I wish it was as easy as the wonderful Orion crew the other day. Make a few comments about something good in a Defence press release and reinforce to the average civilian all the really great things happening in the ADF. BTW, there are a lot of good things happening in the ADF, just that what I am going to illustrate next is to put it mildly; exasperating.
In what one experienced observer of DMO/Defence efforts mentioned to me as, "how not to run a project", we have this new release of an audit (PDF at the jump) on the M113 armoured personnel carrier.
As some of you know, you can do a lot of neat things with M113s and still provide a useful weapons system to the troops. The Army is very lucky in having their very skilled and able personnel and also the Bushmaster which has allowed many a soldier to return home alive.
A modified M113 adds to this powerful ability by given the troops an additional tool in the bag for off-road operations.
The quotes from the audit are just sad. We spend gig-dollars on gold-plated stuff every year and can't even keep M113s going. This is one thing where the Australian spirit (yes, I know I am still the new guy), should be able to come up with solid-home-grown solutions; pat themselves on the back for a job well-done, and move on to the next challenge.
I cringe at the problems of the Navy, hit myself in the head with a hammer over RAAF problems, but there just is no reasonable excuse for getting basic bread and butter things wrong for the Army who have bullets whizzing by their heads, risk IEDs or worse and if they aren't killed, risk severe injury that will be with them all the rest of their days.
The audit states that availability for M113s at the armour school has gone into the ditch. A high percentage of vehicles are not available due to lack of spares, lack of oversight of vendor performance and thus poor project managment. Considering the way senior Defence throws billions in impulsive purchases because the Project of Concern list is hanging around their neck and they feel money must be spent...on something, there is NO credible excuse for APCs to be short of quality spares.
The data indicate that, over the three years to December 2010, the proportion of vehicles at the School of Armour classified as Fully Functional decreased from an average of 62 per cent in 2008 to 38 per cent in 2010, as shown in Figure 5.1. This decline in Fully Functional vehicles was accompanied by an increase in Restricted Use vehicles awaiting repairs that required spare parts.
Defence was unable to provide trend data for the period after December 2010, however, informed ANAO as at March 2012 that the percentage of ‘Fully Functional’ vehicles for the upgraded M113 fleet was 39 per cent, ‘Restricted Use’ was 37 per cent, and Not to be Driven (XX) was 24 per cent. Defence identified that this was above the minimum requirement that 75 per cent of the fleet be classed as at least ‘Restricted Use’.

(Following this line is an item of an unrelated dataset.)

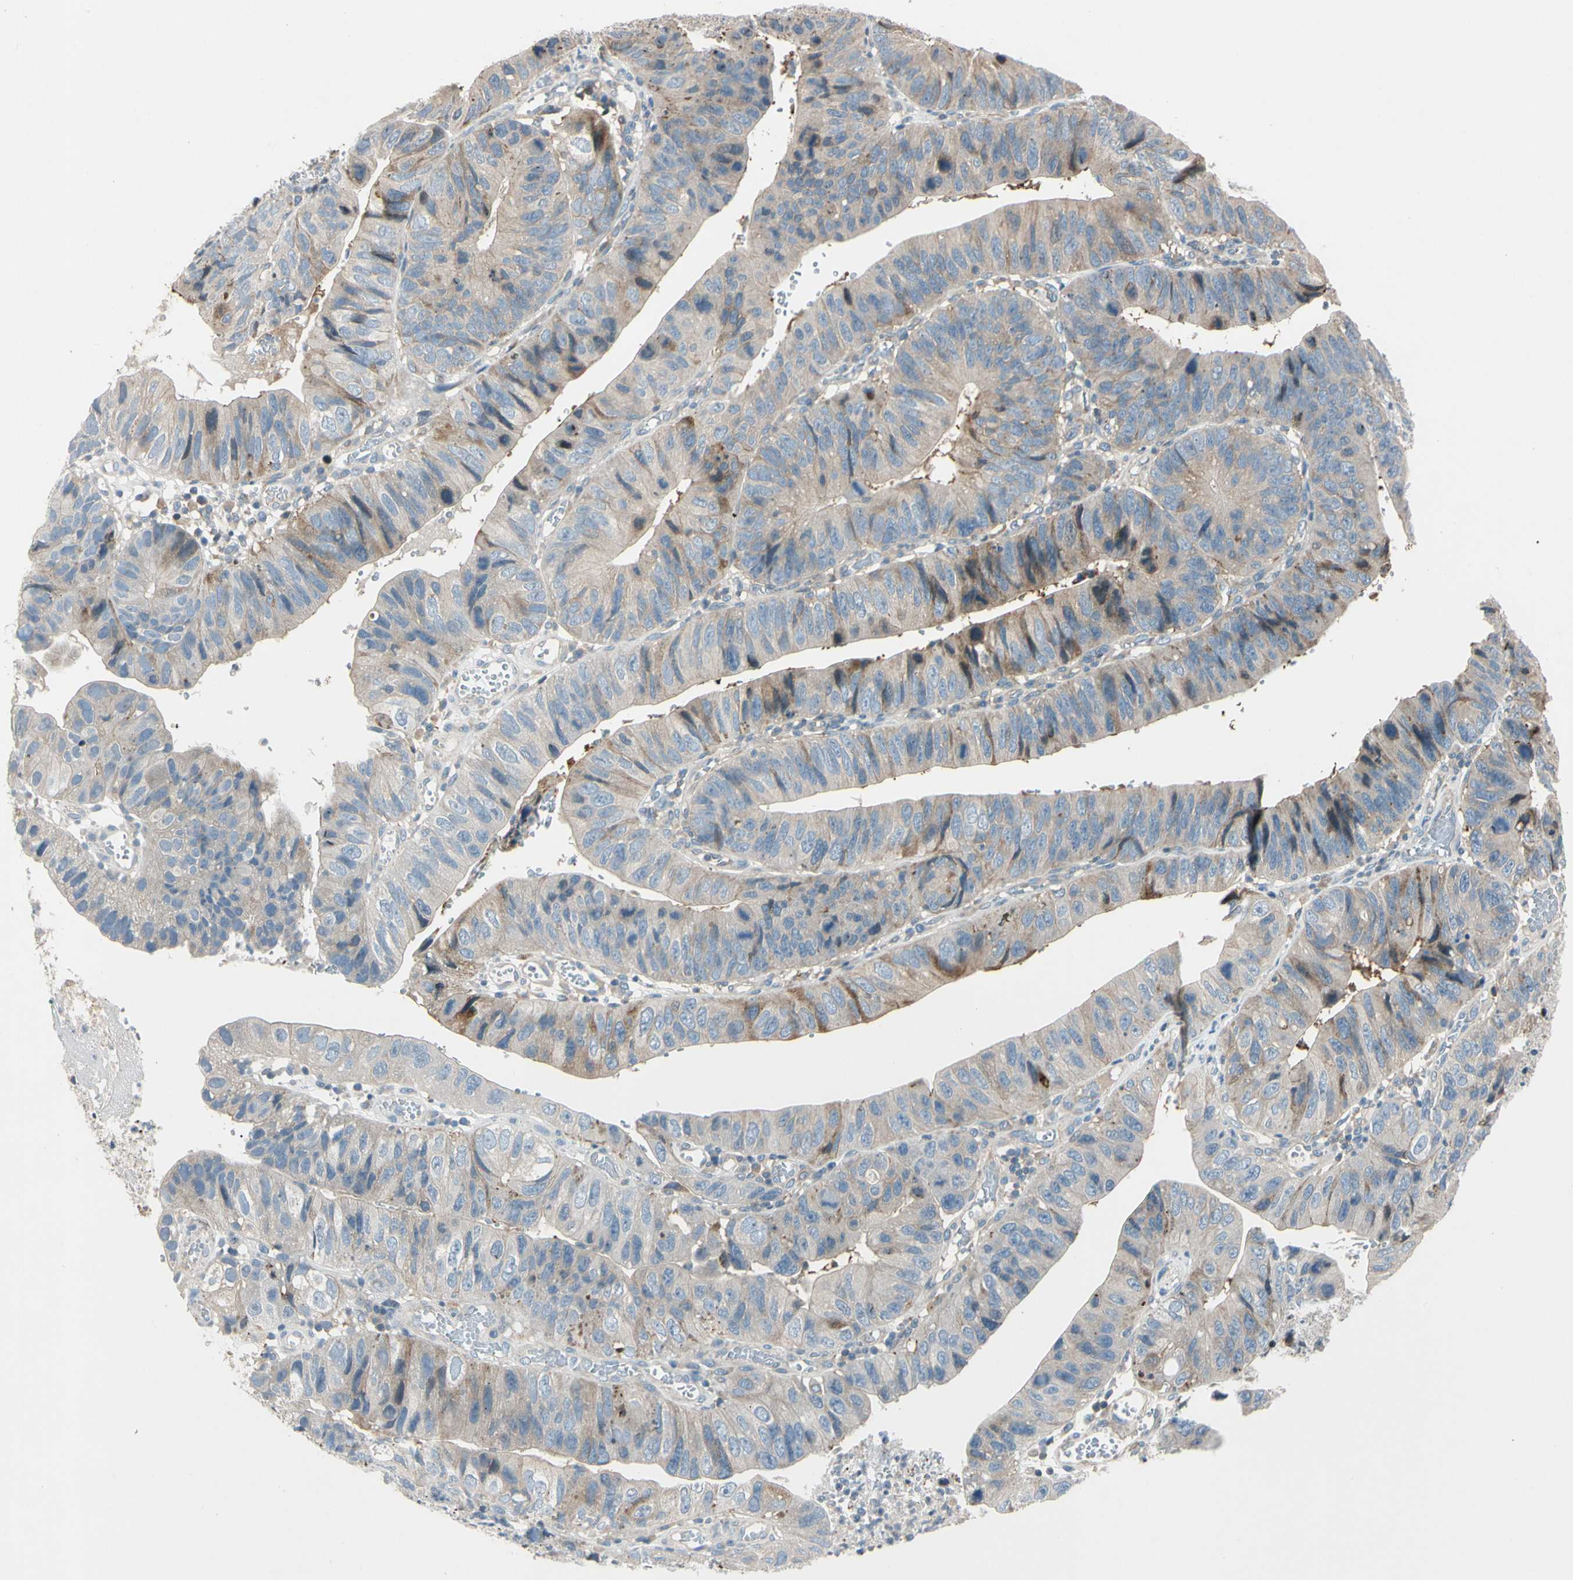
{"staining": {"intensity": "weak", "quantity": ">75%", "location": "cytoplasmic/membranous"}, "tissue": "stomach cancer", "cell_type": "Tumor cells", "image_type": "cancer", "snomed": [{"axis": "morphology", "description": "Adenocarcinoma, NOS"}, {"axis": "topography", "description": "Stomach"}], "caption": "Human adenocarcinoma (stomach) stained with a protein marker demonstrates weak staining in tumor cells.", "gene": "CDH6", "patient": {"sex": "male", "age": 59}}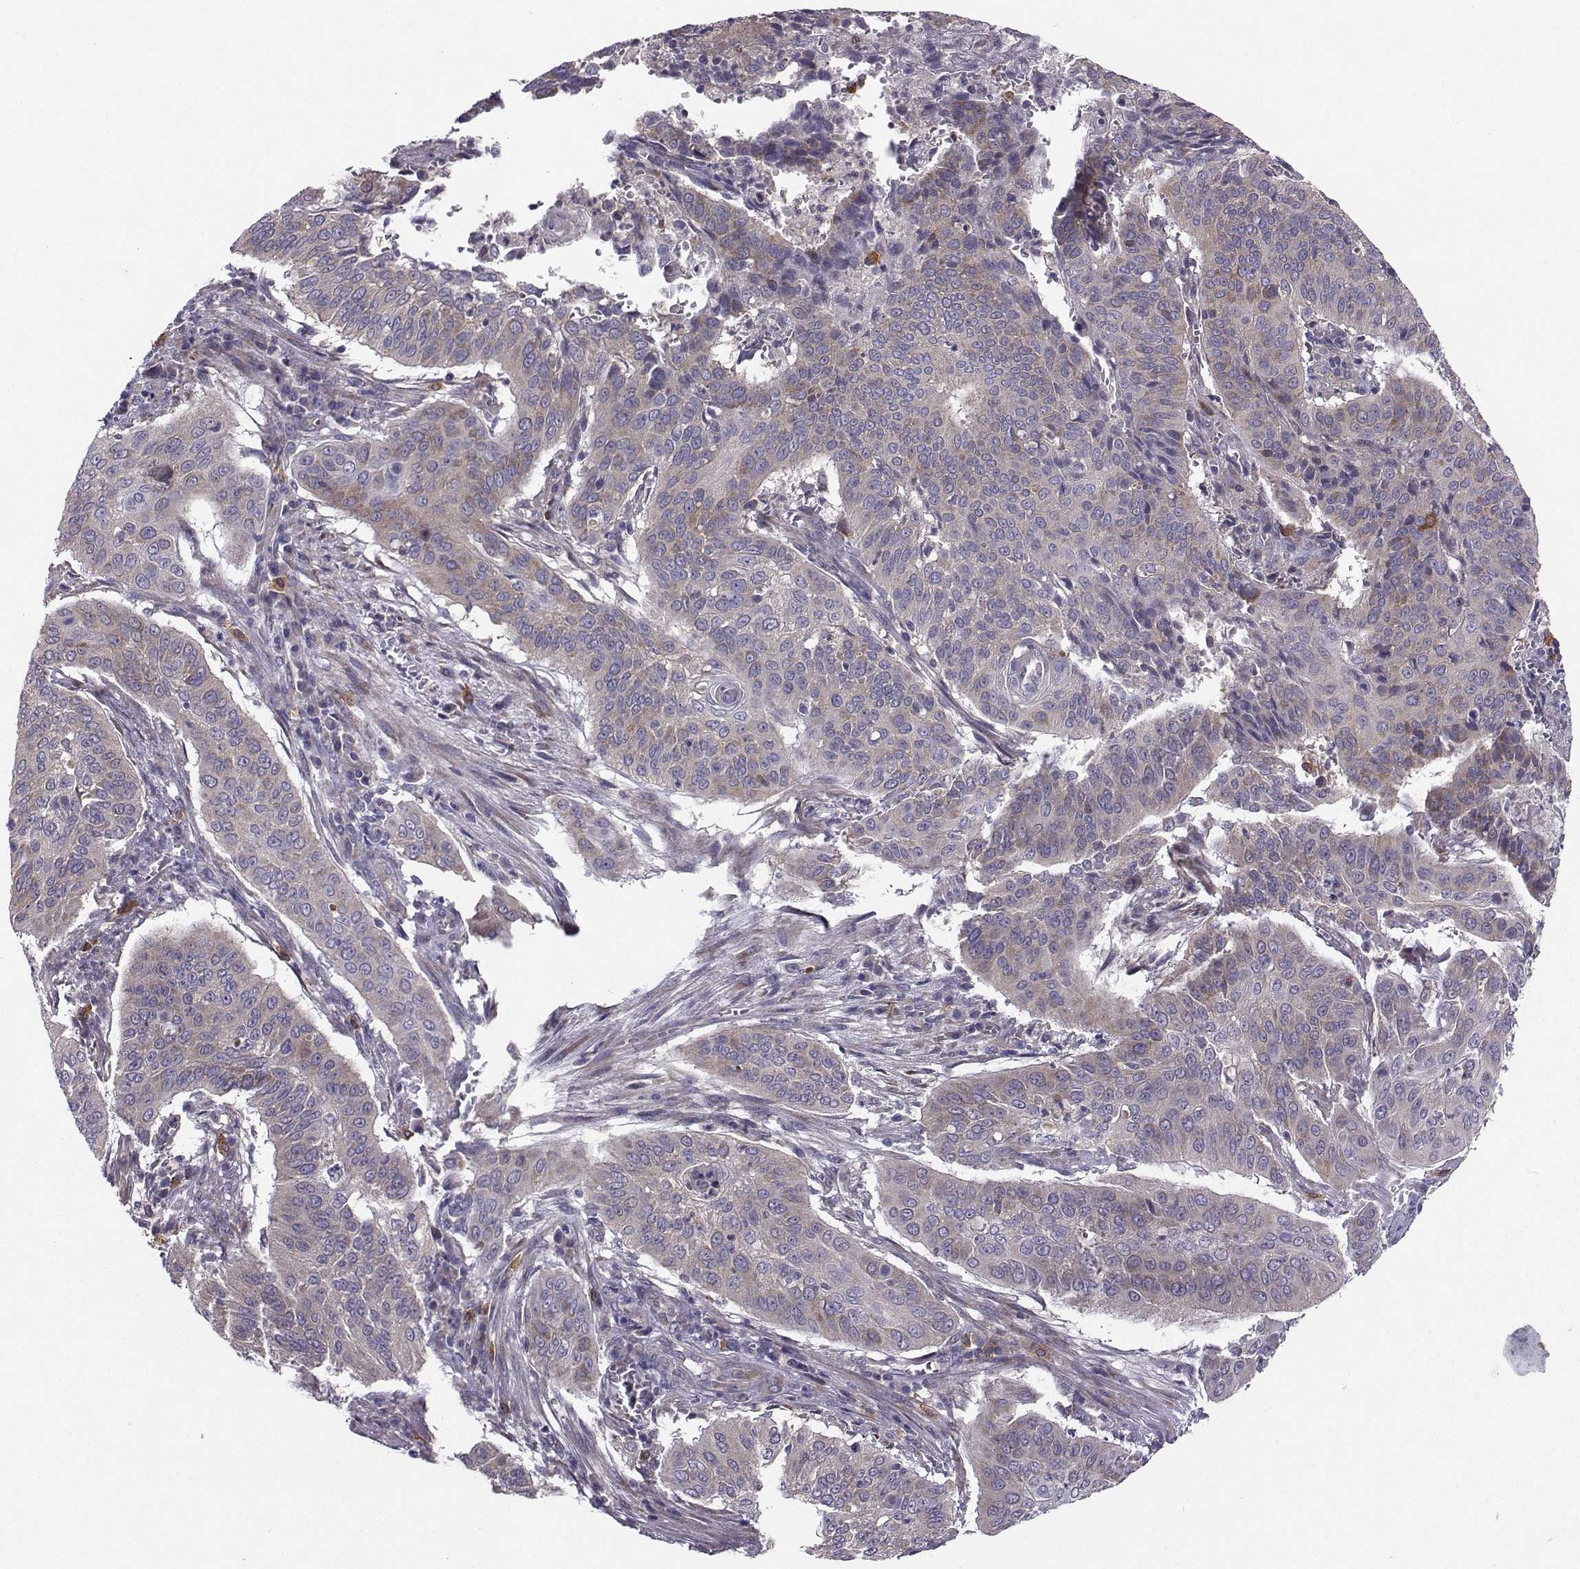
{"staining": {"intensity": "weak", "quantity": "25%-75%", "location": "cytoplasmic/membranous"}, "tissue": "cervical cancer", "cell_type": "Tumor cells", "image_type": "cancer", "snomed": [{"axis": "morphology", "description": "Squamous cell carcinoma, NOS"}, {"axis": "topography", "description": "Cervix"}], "caption": "The micrograph exhibits staining of squamous cell carcinoma (cervical), revealing weak cytoplasmic/membranous protein expression (brown color) within tumor cells.", "gene": "STXBP5", "patient": {"sex": "female", "age": 39}}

Take your time. Read the report. And, weigh in. Army officials have put their response at the end of the audit. I would think that if they were better at having their people running inspections, fixes would have already been long in-place on APC spares availability and in-turn because they are flag-ranks, telling the DMO what they can do with their balls-up style of project management.
I could bring up what I think about the DMO, senior Defence leadership and so on. But you know that drill already.
Imagine what the Army could do with $1.4B wasted on the C-27, or up to $1.7B of potential waste for obsolete Super Hornet jamming kit. How much would $214M have helped the M113 issue instead of being wasted on a rent-seeking submarine study?
Things mentioned in the M113 audit are a cancer that we must stop as a core interest in paying attention to the basics. If not, there will be no such thing as national security.